## Provided passage
[Start of Attachment]

Death Following Baja Off-Road Race Crash Spurs Lawsuit

RENO, Nev. (CN) – The family of a Florida man who was injured in a 2016 head-on collision while driving in the Score Baja 1000 off-road race in Mexico and died days later of a heart attack sued the race organizers on Friday, blaming his death on a defectively designed section of the racetrack.

In their 17-page wrongful death complaint filed in Washoe County state court, Mark Luhtala’s wife and two children said the dangerous section at mile marker 598 of that year’s 854-mile loop course on the Baja California Peninsula forced participants to drive in opposite directions and permitted dangerous pit stops on the left side.

At about 4 a.m. on Nov.  19, 2016, Luhtala “was proceeding at mile marker 598 in the dark, in the direction of the racecourse configuration, when race driver Cody Parkhouse simultaneously proceeded from the opposite direction and collided head-on” into the truck driven by Luhtala, the family says in the complaint.

[End of Attachment]

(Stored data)

[Start of Attachment]

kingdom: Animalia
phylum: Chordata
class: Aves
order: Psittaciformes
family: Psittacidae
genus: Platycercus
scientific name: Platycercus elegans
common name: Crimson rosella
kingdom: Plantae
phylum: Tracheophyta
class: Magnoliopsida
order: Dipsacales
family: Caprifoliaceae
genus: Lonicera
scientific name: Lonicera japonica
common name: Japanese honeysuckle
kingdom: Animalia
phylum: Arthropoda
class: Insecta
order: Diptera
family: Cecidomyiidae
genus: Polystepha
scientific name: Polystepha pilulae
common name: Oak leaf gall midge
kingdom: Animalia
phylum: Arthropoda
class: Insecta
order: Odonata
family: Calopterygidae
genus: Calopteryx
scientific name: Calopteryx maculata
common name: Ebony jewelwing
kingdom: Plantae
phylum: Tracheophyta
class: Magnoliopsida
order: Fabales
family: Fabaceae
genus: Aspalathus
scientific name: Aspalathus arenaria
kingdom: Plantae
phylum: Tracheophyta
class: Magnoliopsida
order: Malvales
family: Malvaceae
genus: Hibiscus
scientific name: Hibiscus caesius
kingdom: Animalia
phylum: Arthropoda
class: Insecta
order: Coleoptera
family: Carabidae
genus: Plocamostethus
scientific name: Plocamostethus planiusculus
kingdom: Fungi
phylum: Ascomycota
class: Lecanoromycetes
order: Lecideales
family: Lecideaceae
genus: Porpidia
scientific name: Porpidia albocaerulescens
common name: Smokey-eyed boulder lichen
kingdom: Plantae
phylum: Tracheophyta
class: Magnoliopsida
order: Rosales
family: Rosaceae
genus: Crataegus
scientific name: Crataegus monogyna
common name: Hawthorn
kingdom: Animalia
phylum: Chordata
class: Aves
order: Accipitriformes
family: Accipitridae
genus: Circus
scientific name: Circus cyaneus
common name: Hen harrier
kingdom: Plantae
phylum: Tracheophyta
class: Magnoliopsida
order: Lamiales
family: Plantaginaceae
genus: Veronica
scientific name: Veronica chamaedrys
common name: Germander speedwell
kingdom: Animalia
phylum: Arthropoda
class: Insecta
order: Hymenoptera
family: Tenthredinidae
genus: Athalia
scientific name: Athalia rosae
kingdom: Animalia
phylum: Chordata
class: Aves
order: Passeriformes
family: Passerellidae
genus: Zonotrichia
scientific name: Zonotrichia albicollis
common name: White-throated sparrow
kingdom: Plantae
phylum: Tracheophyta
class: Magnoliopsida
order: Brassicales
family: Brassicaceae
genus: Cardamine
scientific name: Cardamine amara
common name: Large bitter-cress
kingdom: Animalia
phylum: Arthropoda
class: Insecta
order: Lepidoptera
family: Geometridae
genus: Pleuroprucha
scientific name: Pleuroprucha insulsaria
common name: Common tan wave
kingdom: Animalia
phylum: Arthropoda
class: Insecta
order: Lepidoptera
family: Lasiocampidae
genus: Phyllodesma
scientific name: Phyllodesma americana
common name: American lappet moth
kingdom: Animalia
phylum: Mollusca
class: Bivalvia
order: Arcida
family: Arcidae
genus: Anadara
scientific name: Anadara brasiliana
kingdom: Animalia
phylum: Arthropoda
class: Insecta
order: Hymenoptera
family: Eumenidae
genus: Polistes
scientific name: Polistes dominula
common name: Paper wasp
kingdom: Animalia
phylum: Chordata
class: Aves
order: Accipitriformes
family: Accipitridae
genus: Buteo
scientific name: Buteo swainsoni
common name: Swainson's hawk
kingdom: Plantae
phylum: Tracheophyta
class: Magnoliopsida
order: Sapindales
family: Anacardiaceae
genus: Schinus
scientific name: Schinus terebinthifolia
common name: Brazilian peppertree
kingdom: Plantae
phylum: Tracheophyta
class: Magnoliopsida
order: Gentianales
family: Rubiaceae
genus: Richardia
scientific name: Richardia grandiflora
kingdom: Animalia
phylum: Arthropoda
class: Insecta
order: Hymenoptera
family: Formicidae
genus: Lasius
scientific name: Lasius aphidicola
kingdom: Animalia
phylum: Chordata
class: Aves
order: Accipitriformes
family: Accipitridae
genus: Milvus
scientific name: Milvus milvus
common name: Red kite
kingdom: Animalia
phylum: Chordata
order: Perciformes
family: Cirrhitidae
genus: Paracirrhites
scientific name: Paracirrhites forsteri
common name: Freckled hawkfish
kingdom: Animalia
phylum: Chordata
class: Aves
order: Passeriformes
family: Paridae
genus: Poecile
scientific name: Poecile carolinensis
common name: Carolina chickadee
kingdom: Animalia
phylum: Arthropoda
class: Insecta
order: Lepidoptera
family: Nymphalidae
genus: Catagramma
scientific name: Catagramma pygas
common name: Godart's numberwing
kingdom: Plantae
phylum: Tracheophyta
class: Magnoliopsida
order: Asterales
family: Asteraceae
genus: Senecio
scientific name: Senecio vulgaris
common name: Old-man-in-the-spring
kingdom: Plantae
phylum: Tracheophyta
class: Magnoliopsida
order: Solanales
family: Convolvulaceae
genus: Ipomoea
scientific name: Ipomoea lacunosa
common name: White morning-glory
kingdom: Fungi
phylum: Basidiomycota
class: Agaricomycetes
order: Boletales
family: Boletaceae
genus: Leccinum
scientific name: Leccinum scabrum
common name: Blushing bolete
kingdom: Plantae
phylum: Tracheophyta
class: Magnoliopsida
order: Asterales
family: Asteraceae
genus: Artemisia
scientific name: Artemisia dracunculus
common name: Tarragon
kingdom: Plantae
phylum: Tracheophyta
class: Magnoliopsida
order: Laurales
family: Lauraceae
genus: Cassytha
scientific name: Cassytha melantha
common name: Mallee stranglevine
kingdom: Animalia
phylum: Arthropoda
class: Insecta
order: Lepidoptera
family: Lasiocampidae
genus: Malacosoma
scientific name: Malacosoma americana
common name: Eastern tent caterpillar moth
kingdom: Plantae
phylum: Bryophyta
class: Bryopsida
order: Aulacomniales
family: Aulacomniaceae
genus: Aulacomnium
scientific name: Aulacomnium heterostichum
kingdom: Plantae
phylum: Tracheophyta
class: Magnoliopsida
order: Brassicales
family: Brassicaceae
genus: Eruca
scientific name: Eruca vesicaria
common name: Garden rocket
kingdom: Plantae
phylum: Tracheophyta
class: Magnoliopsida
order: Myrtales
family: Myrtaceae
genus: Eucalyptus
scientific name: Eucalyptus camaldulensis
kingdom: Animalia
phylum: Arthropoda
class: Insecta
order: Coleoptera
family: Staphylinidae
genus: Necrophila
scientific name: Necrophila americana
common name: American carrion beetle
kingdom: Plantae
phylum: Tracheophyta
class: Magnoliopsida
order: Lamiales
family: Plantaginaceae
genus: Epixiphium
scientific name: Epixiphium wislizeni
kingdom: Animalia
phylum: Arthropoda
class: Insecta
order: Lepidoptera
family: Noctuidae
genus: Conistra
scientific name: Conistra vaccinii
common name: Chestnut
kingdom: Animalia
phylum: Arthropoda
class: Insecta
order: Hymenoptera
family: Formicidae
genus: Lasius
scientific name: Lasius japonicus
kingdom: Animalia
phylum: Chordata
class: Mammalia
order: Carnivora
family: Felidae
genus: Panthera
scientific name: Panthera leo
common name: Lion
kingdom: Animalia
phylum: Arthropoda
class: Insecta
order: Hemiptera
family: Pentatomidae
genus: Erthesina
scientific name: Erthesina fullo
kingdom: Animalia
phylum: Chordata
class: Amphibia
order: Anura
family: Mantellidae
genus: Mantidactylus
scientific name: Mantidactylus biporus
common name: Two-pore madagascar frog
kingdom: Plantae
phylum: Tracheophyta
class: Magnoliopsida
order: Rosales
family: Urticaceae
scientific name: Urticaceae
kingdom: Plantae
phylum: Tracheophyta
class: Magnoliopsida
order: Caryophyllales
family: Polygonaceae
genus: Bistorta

[End of Attachment]

## Required tasks
1. Print the portion of the Baja race lawsuit article from "In their 17-page" to "the left side.".
2. According to the Baja race lawsuit article, in which court was the wrongful death complaint filed?

## Solution list
1.
In their 17-page wrongful death complaint filed in Washoe County state court, Mark Luhtala’s wife and two children said the dangerous section at mile marker 598 of that year’s 854-mile loop course on the Baja California Peninsula forced participants to drive in opposite directions and permitted dangerous pit stops on the left side.

2. Washoe County state court.